Die Männer verankerten das ungefüge Boot nach allen Seiten. Man sah, sie gedachten ihre Zeit zu bleiben. Eine schmale lange Planke wurde vom Bordrand auf die unteren Deichsteine gelegt, und das war die Verbindung bei Flut und bei Ebbe. Wie ein ordentliches Haus, so groß war das Boot. Das obere Stockwerk erwies sich, als das Persenning weggezogen wurde, aus aufgepackten Leitern bestehend. Die Männer gingen daran, packten ab und trugen ohne Hast eine nach der andern über die Planke, die sich jedesmal wie eine Hängematte bog unter der Last, schleppten Leitern, Tauwerk, Latten und Eimer den Deich hinauf, auf der andern Seite wieder hinab über den Wiesenweg an die Chaussee bis zum Leuchtturm. Der Leuchtturm ist um die Zeit des Jugendstils errichtet, eben nach dem Eiffelturm, doch nicht vier, sondern sechs Eisenstreben ragen in den Himmel und haben den Schwung eines Kleides unserer Mütter, als sie jung waren, und die mittlere Säule, darin eine Treppe emporführt, ist schlank wie eine Tänzerin vom Montmartre. Hoch oben ist die Laterne wie ein Kopf mit einem chinesischen Hut, und die Galerie darunter gleicht der Halskrause einer Pirouette. Eine etwas fremde, aber lustige Angelegenheit, solch ein Leuchtturm in dieser platten Landschaft, sollte man meinen. Aber die Männer rankten einen unlustig verkniffenen Blick daran hoch und senkten ihn wieder, spien saftig ins grüne Gras und fluchten über die große Arbeit, die ihnen bevorstand, obwohl sie hinterrücks im Gemüt froh waren, daß sie noch Arbeit hatten, wo andere damals nichts als trockenen Karo schoben.

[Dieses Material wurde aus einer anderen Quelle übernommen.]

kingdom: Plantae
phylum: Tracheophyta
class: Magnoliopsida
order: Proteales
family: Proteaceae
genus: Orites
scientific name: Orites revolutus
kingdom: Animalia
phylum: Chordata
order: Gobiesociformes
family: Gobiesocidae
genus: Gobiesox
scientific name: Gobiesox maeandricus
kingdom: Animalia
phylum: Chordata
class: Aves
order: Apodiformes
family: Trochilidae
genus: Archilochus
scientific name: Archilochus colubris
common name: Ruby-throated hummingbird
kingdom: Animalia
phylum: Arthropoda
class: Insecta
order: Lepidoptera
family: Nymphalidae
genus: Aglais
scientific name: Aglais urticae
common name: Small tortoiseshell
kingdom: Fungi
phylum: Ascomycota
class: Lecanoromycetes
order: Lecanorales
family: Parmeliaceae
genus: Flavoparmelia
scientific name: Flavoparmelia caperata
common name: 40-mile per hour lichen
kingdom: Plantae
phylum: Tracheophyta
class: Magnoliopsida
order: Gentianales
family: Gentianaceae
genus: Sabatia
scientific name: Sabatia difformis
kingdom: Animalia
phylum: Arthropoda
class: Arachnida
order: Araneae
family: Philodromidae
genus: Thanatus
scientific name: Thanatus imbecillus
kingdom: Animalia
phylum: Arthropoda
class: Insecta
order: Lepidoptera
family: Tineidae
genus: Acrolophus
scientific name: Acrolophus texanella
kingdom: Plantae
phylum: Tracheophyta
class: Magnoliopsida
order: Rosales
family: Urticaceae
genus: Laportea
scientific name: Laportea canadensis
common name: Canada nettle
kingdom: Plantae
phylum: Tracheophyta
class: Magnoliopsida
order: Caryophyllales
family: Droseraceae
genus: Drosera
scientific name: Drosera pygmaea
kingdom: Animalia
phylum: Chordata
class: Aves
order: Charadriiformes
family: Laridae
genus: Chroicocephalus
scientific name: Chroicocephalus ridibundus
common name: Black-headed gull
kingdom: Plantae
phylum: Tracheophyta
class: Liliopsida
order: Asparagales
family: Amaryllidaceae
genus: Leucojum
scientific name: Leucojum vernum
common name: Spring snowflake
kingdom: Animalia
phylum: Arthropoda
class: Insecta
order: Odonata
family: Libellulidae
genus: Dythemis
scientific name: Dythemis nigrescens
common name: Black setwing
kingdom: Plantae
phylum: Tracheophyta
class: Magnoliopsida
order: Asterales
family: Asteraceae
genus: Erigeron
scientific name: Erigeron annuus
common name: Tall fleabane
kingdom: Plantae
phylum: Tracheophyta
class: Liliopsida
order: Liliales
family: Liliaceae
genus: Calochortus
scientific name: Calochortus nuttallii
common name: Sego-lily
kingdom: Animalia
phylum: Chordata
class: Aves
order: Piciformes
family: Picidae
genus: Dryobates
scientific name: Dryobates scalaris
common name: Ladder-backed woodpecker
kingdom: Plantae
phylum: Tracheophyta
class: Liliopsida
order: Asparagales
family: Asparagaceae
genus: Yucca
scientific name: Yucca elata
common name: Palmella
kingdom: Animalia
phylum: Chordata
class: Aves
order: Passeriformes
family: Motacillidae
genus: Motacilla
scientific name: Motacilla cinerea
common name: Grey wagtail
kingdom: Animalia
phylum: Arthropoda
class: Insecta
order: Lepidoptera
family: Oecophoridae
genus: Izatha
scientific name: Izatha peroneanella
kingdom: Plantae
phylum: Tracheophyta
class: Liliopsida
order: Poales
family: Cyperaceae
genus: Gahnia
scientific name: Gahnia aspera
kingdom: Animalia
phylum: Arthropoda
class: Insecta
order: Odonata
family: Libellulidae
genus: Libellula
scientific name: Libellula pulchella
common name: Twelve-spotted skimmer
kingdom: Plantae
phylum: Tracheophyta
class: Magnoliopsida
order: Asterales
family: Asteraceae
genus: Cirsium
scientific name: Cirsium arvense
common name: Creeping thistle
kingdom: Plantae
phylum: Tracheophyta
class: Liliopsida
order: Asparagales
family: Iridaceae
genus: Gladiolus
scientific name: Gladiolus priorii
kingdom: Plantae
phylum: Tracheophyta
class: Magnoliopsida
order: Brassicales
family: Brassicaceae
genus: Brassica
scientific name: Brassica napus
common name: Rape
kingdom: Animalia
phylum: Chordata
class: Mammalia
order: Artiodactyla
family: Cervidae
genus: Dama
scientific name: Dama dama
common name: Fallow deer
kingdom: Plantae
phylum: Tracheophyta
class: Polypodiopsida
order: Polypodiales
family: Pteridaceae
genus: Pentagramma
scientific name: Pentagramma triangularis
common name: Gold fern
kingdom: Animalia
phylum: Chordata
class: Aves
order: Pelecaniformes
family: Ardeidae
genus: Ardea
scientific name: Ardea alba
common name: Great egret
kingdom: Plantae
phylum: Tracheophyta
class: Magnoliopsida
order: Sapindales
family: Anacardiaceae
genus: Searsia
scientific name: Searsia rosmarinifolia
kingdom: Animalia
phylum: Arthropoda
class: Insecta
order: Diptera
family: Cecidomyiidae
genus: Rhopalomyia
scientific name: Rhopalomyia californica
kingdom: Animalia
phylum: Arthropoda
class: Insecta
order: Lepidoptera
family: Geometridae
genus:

Somit stiegen zwei im Innern hinauf und nahmen die längste und stärkste Leine mit, ließen sie von der Galerie herab und hievten eine Leiter empor, und der eine kletterte dort oben in schwindelnder Höhe unangeseilt übers Geländer und hielt sich mit einer Hand und befestigte die Leiter mit der andern unterm Boden der Galerie, wo extra Haken dafür sind, und schwang sich auf die Sprossen, sprang sozusagen in die freie Luft, stieg bis zum unteren Ende der Leiter und pendelte damit hin und her, bis es richtig lag, und band es fest. Dann kletterte er wieder hoch und tat mit der nächsten Leiter das gleiche und so fort an allen sechs Streben rundherum an der Galerie. Vielleicht hätte man auch vom Turmfuß aus beginnen können, aber der Meister hielt es für richtig, seinen Leuten von Anfang an ein Vorbild zu sein und die Nerven abzuhärten wegen des Schwindelgefühls, jetzt, da sie noch nüchtern von zu Haus und aus dem Winter kamen; denn es war der erste Leuchtturm, den sie dieses Jahr zu streichen hatten. Und er tat es auch, um den Dorfbewohnern, die unten mit Herzklopfen zusahen, wahren Mannesmut zu zeigen.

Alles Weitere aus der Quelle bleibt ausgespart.